== Document passage

Kurt Elster: Of course. Yeah, rattle off. Just pick three. What are your three favorites? Give them the free plugs.

Emeric Harney: So, you know, I think that I’ll start with the one that I liked, which was Aimtell. Using push notifications as an added layer of connecting with our customers is nice. I am eager for the day that I have a more centralized communication between my push notifications and all my other areas of connecting with my customers. Maybe… I believe Klaviyo has said that that is something in their pipeline, whereby you can choose whether you want to send somebody an email, or a push notification, or an SMS, and for me I don’t really get behind the SMS thing.

Kurt Elster: Oh, really?

Emeric Harney: I find companies texting me obnoxious. The only company that texts me on a regular basis that I don’t mind is the local marijuana dispensary.

Kurt Elster: Right there with you, buddy.

Emeric Harney: When they have something new, I’m kind of curious. But more often than not, I just… Especially from a marketing perspective, it’s hard to justify that additional cost associated with SMS.

Kurt Elster: Right.

====

• [Problem set]
1/ Reproduce the transcript from "Emeric Harney: I" to "associated with SMS.".
2/ In the transcript, which company is the only one Emeric Harney says he doesn't mind getting regular texts from?
The lines that come next are from a different source.

== Information supplied

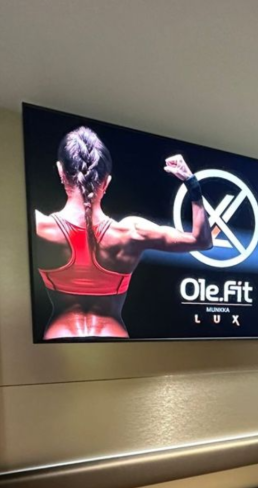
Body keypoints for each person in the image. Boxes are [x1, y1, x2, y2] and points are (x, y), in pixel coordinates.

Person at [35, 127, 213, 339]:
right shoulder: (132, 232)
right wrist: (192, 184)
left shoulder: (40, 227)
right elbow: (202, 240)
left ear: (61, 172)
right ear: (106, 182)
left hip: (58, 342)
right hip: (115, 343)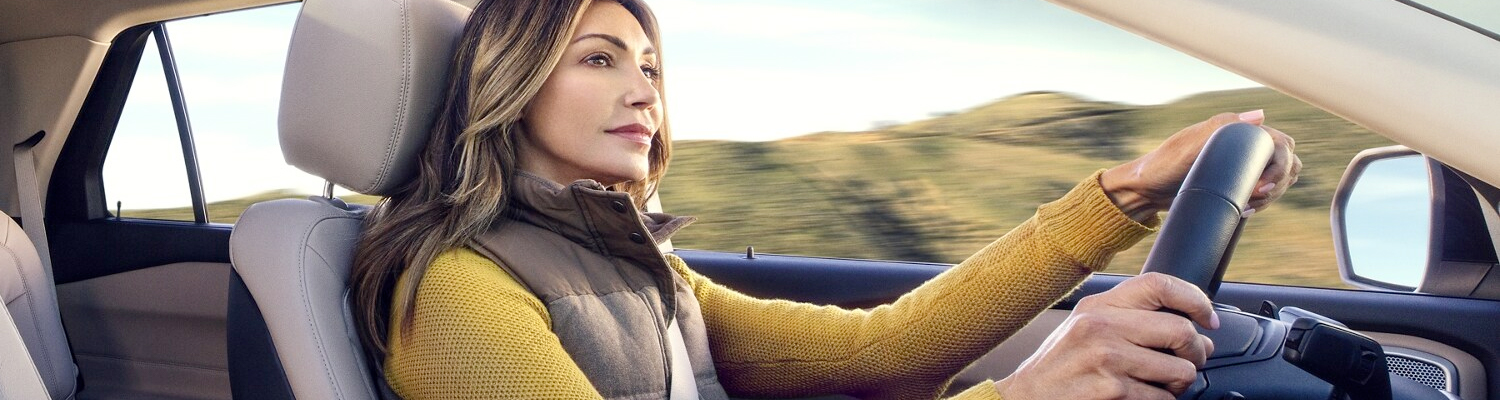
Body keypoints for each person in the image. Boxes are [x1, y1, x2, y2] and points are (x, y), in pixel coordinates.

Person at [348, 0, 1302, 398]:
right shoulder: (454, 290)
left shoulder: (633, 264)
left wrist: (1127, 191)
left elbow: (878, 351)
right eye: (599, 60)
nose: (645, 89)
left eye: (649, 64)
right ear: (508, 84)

====

• [Solutions by task]
1/
Emeric Harney: I find companies texting me obnoxious. The only company that texts me on a regular basis that I don’t mind is the local marijuana dispensary.

Kurt Elster: Right there with you, buddy.

Emeric Harney: When they have something new, I’m kind of curious. But more often than not, I just… Especially from a marketing perspective, it’s hard to justify that additional cost associated with SMS.

2/ The local marijuana dispensary.